Over the last five or so years of my life disco music has become a big part of what I listen to. I’ve always dabbled in disco in the past and I found the genre to be pretty amazing despite the rest of the USA seemingly against it. My first memories of any kind of dance-able music came from the Saturday night broadcasts live at Chauncey’s in Station Square broadcast on 3WS in Pittsburgh, PA. Anytime we were out and driving around on a Saturday night this is the channel my father would put on the radio. The songs were the run of the mill, always present popular disco classics that everyone knew and loved. You’d get Donna Summer, the Bee Gees, and many other assorted one disco wonders from the 70’s. The music was always good and it always gave me joy when I listened to it.
If I hadn’t dug further into the world of disco (thanks to the help of my friend Gil) I would have thought that disco ended with Disco Demolition Night in July 1979 in Chicago, IL. That’s the moment where the white & heterosexual United States turned its back on disco. However disco continued on, finding a home on urban radio stations in big cities (listen to this mix from WKTU 92.3 NYC from 1983) and in gay discos of the early to mid 80’s (including one of my “if I could time travel I’d go back to this destination” locations, The Saint).
This is where the four on the floor disco thing takes off for me. It’s easy to digest the Bee Gees and their infectious groove, but it’s a whole other thing to take it to the next level and start loving the disco of the 80’s.
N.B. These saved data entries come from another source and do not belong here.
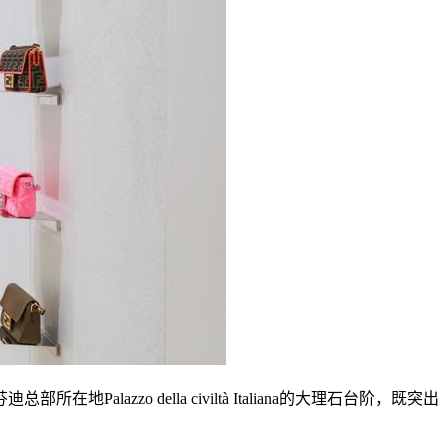
o della civiltà Italiana的大理石台阶，既突出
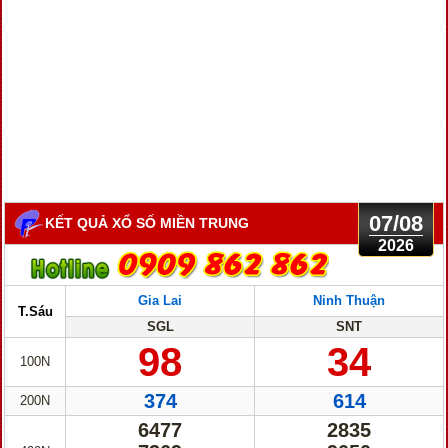
07/08
KẾT QUẢ XỔ SỐ MIỀN TRUNG
2026
Gia Lai
Ninh Thuận
T.Sáu
SGL
SNT
98
34
100N
374
614
200N
6477
2835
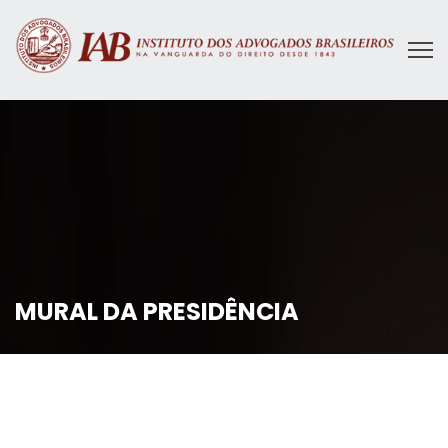
MURAL DA PRESIDÊNCIA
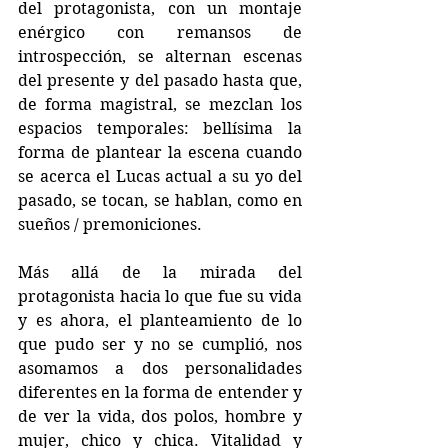
del protagonista, con un montaje 
enérgico con remansos de 
introspección, se alternan escenas 
del presente y del pasado hasta que, 
de forma magistral, se mezclan los 
espacios temporales: bellísima la 
forma de plantear la escena cuando 
se acerca el Lucas actual a su yo del 
pasado, se tocan, se hablan, como en 
sueños / premoniciones.
Más allá de la mirada del 
protagonista hacia lo que fue su vida 
y es ahora, el planteamiento de lo 
que pudo ser y no se cumplió, nos 
asomamos a dos personalidades 
diferentes en la forma de entender y 
de ver la vida, dos polos, hombre y 
mujer, chico y chica. Vitalidad y 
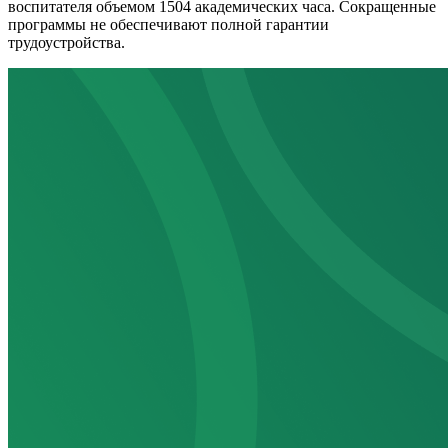
воспитателя объемом 1504 академических часа. Сокращенные
программы не обеспечивают полной гарантии
трудоустройства.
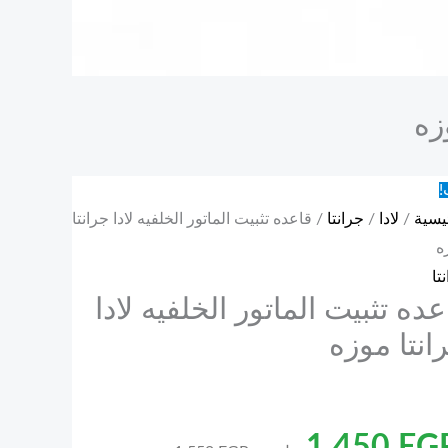
زه
!
يسية
/
لادا
/
جرانتا
/ قاعده تثبيت الماتور الخلفيه لادا جرانتا
ه
تا
عده تثبيت الماتور الخلفيه لادا
انتا موزه
1.450
EG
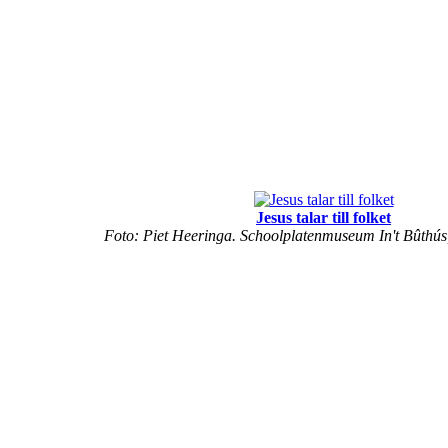
Jesus talar till folket
Foto: Piet Heeringa. Schoolplatenmuseum In't Bûthús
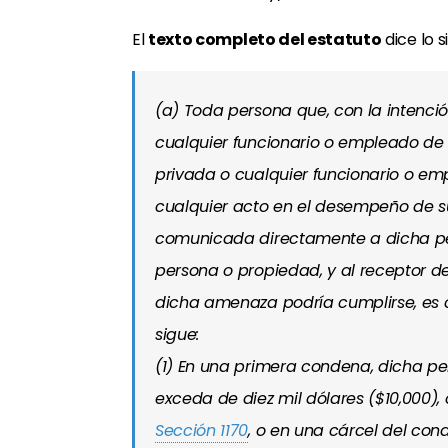
El
texto completo del estatuto
dice lo s
(a) Toda persona que, con la intenció
cualquier funcionario o empleado de 
privada o cualquier funcionario o em
cualquier acto en el desempeño de s
comunicada directamente a dicha perso
persona o propiedad, y al receptor 
dicha amenaza podría cumplirse, es 
sigue:
(1) En una primera condena, dicha p
exceda de diez mil dólares ($10,000), 
Sección 1170
, o en una cárcel del co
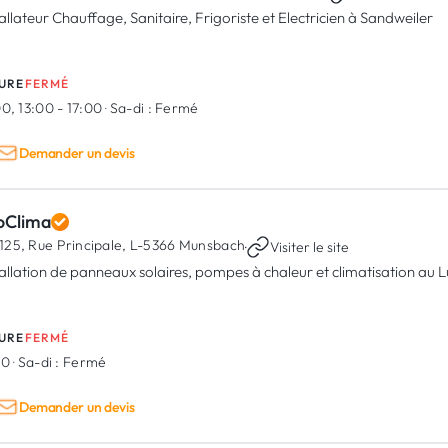
tallateur Chauffage, Sanitaire, Frigoriste et Electricien à Sandweiler
URE
FERMÉ
0, 13:00 - 17:00
·
Sa-di :
Fermé
Demander un devis
oClima
125, Rue Principale,
L-5366 Munsbach
·
Visiter le site
tallation de panneaux solaires, pompes à chaleur et climatisation a
URE
FERMÉ
00
·
Sa-di :
Fermé
Demander un devis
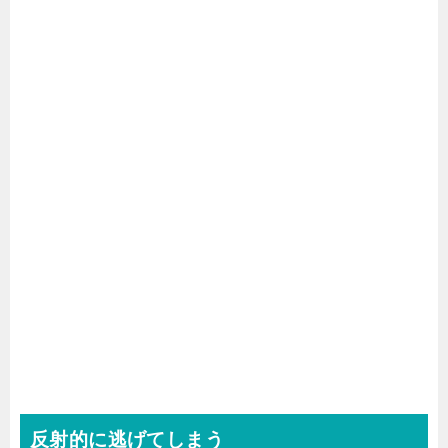
反射的に逃げてしまう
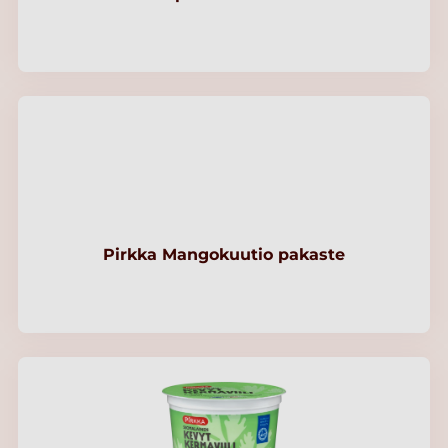
Pirkka Mangokuutio pakaste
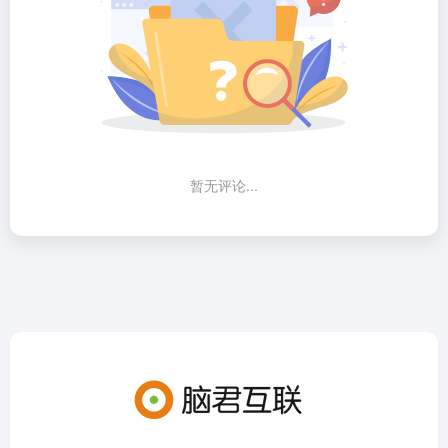
暂无评论...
Disco grew in so many ways thanks to the clubs and DJs of the 1980’s, Synthesizers, turntables, and gay culture changed and grew in so many different ways in the 1980’s. All of these changes in music, instruments, and culture influenced and changed disco into something way beyond what you might hear on a KC and the Sunshine Band 7″ record.
2019 Pride marks a huge moment in time, the 50th Anniversary of the Stonewall Riots. I’ve been seeing a lot of great pieces on this anniversary and in reading those I’ve been giving a lot of thought about this important history and the great music attached to it that inspired this community. It all came together when I read What Was Playing on the Jukebox at Stonewall When The Riot Started? I loved how there was a community out there preserving and saving this unique and important information for our future. You can go into Spotify and search for “Stonewall Jukebox” to find some great playlists that attempt to replicate the original Stonewall Jukebox. Here’s a link to my favorite.
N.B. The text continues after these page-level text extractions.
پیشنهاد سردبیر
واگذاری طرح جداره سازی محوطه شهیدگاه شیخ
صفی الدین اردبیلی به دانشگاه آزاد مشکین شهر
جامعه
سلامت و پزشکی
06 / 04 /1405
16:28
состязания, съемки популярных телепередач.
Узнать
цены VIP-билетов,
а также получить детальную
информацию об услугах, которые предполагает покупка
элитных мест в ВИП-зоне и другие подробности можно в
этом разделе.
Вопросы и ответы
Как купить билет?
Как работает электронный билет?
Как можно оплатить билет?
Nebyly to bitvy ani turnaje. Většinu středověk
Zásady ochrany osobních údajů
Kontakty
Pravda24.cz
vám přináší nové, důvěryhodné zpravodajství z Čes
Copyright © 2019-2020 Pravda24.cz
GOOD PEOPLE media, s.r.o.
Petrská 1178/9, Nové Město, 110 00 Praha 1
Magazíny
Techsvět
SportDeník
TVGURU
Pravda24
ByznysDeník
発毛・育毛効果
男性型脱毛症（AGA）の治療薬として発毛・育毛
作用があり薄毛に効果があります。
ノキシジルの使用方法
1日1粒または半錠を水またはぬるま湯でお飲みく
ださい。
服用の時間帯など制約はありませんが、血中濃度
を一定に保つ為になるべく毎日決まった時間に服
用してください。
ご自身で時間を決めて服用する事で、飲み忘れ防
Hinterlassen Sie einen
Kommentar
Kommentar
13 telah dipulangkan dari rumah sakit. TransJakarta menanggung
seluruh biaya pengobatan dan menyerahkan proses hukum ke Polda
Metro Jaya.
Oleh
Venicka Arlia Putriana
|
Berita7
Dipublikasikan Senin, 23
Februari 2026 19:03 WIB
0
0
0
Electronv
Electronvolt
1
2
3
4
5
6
Here in this piece today I’d like to share another playlist with you: my own addition to Pride 2019, a playlist of some of the best disco from every era that I have absorbed over the last five years. You’ll find a few classics, a lot of synthesizers, so much bass drum, and an amazing infectious mood on this playlist. My personal favorite time of the disco era seems to be lodged right between 1980-1987 and this list will reflect that. You’ll hear some songs that may not seem traditionally disco but from what I’ve heard and read about they were bangers in the gay clubs of NYC back in the day. Anywho, I hope you enjoy this playlist, crank it up to eleven, and dance your days and nights away.
ALL the love in the world to the LGBTQ community from myself, Haley, Finn, and Aero. Happy Pride 2019!